Apprenant des erreurs qu'on commis le libéralisme, le socialisme, le communisme ou encore l'anarchisme, ce sociologue explique au cours de l'ouvrage que ces mouvements possèdent une anomalie en commun. Il s'agit d'un problème que seule l'anthropologie de Marcel Mauss avait pu révéler au cours du XXème siècle. C'est l'essence de l'humanité basée sur la rareté matérielle dans l'objectif d'améliorer la condition sociale et économique de l'homo œconomicus qui est voulu par chacun de ces idéaux politiques. L'homme désire une satisfaction infinie amenant au final à l'hubris, c'est-à-dire à la démesure. D'ailleurs, selon l'auteur, le monde serait arrivé à cause du libéralisme actuel à un stade inédit appelé le monde post-néolibéral (par une croissance du PIB stagnante). Il est évident de souligner que le convivialisme bannit ce dernier issu de la révolution industrielle induisant la croissance économique jusqu'à la destruction des ressources naturelles. La stagnation du PIB des BRICS, qui sont pourtant des pays émergents, et la récente crise financière de 2008 n'en sont que des illustrations. A partir de là, on peut comprendre pourquoi l'auteur demande à ce que chaque citoyen développe une morale civique universalisable pour obtenir des solutions d'équilibre face à cette démesure économique du système libéral.

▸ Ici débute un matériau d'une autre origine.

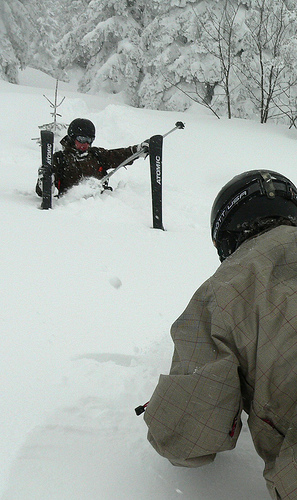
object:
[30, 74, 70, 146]
pinetree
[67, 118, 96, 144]
helmet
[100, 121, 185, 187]
pole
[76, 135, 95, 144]
snow goggles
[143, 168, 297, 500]
person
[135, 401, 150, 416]
tag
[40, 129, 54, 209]
ski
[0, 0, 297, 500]
snow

Pour répondre à ces objectifs primordiaux et aux problèmes actuels, Alain Caillé estime qu'il faut inciter les personnes qui le peuvent financièrement à servir comme complément d'aide de l'Etat afin de rendre davantage service pour ceux qui en ont besoin. Le don sans retour apparaît comme la clé dans l'optique d'effectuer cette tâche. Toutes les dispositions nécessaires se retrouvent dans ce qu'il nomme l'économie associationniste. Celle-ci regroupe l'économie solidaire avec les subventions publiques, l'économie sociale avec les coopératives entre salariés et l'économie du partage en donnant la priorité à la location et non à la propriété. Ensuite, il insiste sur la nécessité de trouver les moyens après de longues recherches d'établir un revenu minimum et un revenu maximum. Pour se faire, plusieurs démarches sont à effectuer même si les plus importantes sont les suivantes: supprimer les retraites chapeaux et les hauts revenus par stock options dans les banques car ceux sont eux avec les grands dirigeants d'entreprise et les héritiers fortunés qui sont "les 1% qui possèdent la quasi totalité des richesses". Pour le moment, l'écrivain souligne que la réduction de salaire des directeurs et des actionnaires au profit de ceux des salariés reste dans l'esprit convivialiste. Enfin, c'est au niveau de l'individu que des modifications doivent se faire. Par des valeurs pluriversalistes, qui incitent à une individuation pour mieux vivre en communauté grâce à des valeurs universelles sous différentes manières de formulation, Alain Caillé soumet l'hypothèse que l'homme s'écarterait du modèle de l'homo œconomicus et prendrait celui d'un individu en quête de reconnaissance. Économiquement et écologiquement, on obtiendrait un modèle prospère sans croissance respectueux de l'environnement, le contraire du modèle actuel.




Néanmoins, comme le cite l'auteur, les mesures convivialistes n'ont jamais été appliquées concrètement. Il semble même que sa vision messianique basée sur l'éradication de la misère, de la corruption dans les marchés financiers et des écarts de richesse excessifs ne soit pas pris au sérieux par l'ensemble de la classe politique actuelle et de la population. Cela est dû à une absence de remise en question des présupposés et des finalités du modèle économique actuel de la part de chacun d'entre nous. L'homme, se plaignant des inégalités, est pourtant attiré par les challenges du capitalisme et serait satisfait d'être au-dessus des autres. Au final, l'auteur juge que cet idéal politique ne pourra pas persévérer tant que l'homme n'aura pas les passions indispensables afin de se lancer dans cette quête du vivre ensemble.